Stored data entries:
○ ○ ○ ○ ○ ○ ○
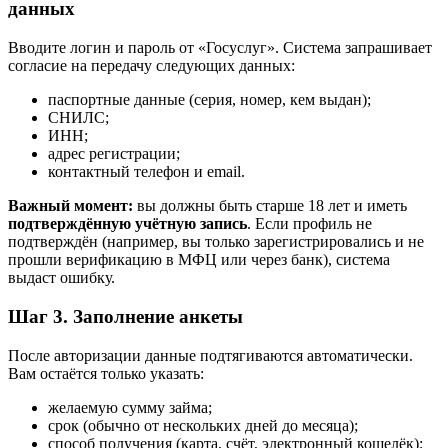
данных
Вводите логин и пароль от «Госуслуг». Система запрашивает
согласие на передачу следующих данных:
паспортные данные (серия, номер, кем выдан);
СНИЛС;
ИНН;
адрес регистрации;
контактный телефон и email.
Важный момент:
вы должны быть старше 18 лет и иметь
подтверждённую учётную запись
. Если профиль не
подтверждён (например, вы только зарегистрировались и не
прошли верификацию в МФЦ или через банк), система
выдаст ошибку.
Шаг 3. Заполнение анкеты
После авторизации данные подтягиваются автоматически.
Вам остаётся только указать:
желаемую сумму займа;
срок (обычно от нескольких дней до месяца);
способ получения (карта, счёт, электронный кошелёк);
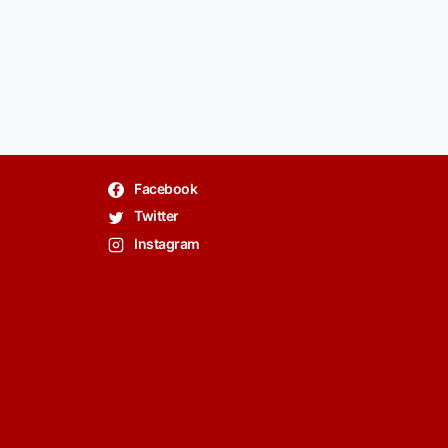
Facebook
Twitter
Instagram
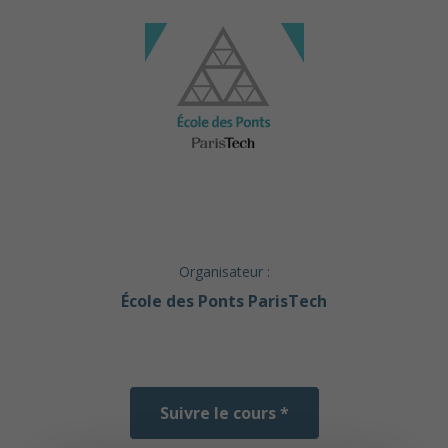
Organisateur :
École des Ponts ParisTech
Suivre le cours *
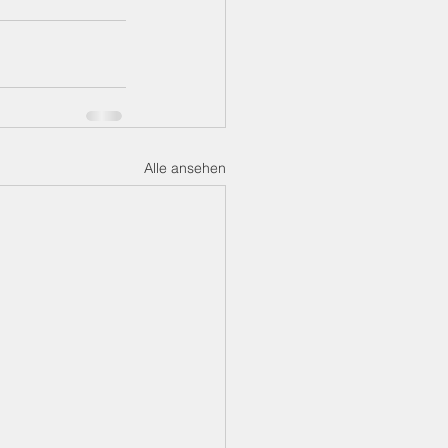
Alle ansehen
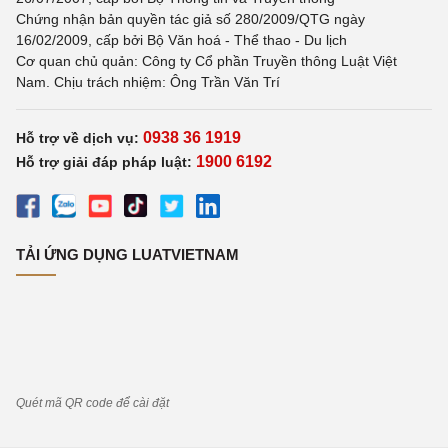
Chứng nhận bản quyền tác giả số 280/2009/QTG ngày
16/02/2009, cấp bởi Bộ Văn hoá - Thể thao - Du lịch
Cơ quan chủ quản: Công ty Cổ phần Truyền thông Luật Việt
Nam. Chịu trách nhiệm: Ông Trần Văn Trí
0938 36 1919
Hỗ trợ về dịch vụ:
1900 6192
Hỗ trợ giải đáp pháp luật:
TẢI ỨNG DỤNG LUATVIETNAM
Quét mã QR code để cài đặt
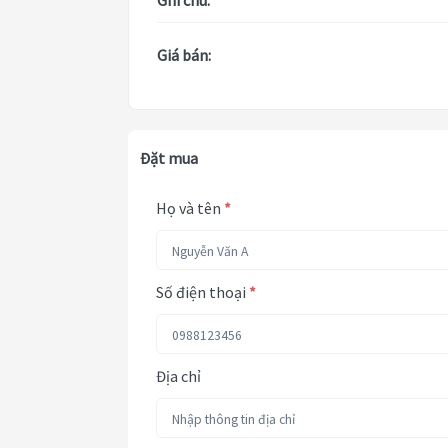
Ghi chú:
Giá bán:
Đặt mua
Họ và tên
*
Số điện thoại
*
Địa chỉ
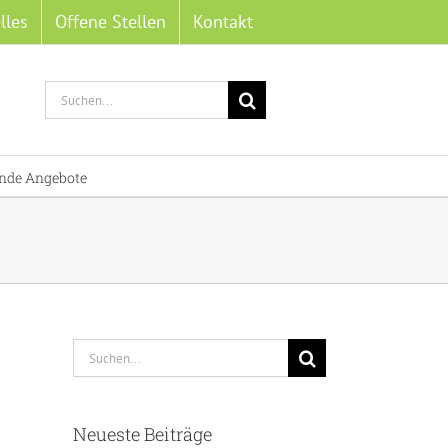
lles
Offene Stellen
Kontakt
Suche
nach:
nde Angebote
Suche
nach:
Neueste Beiträge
○ ○ ○ ○ ○ ○ ○
--- YOUR OBJECTIVE ---
Your answer should be a single number: the count of lines in the entries that contain "только".

--- EXERCISE RESULT ---
2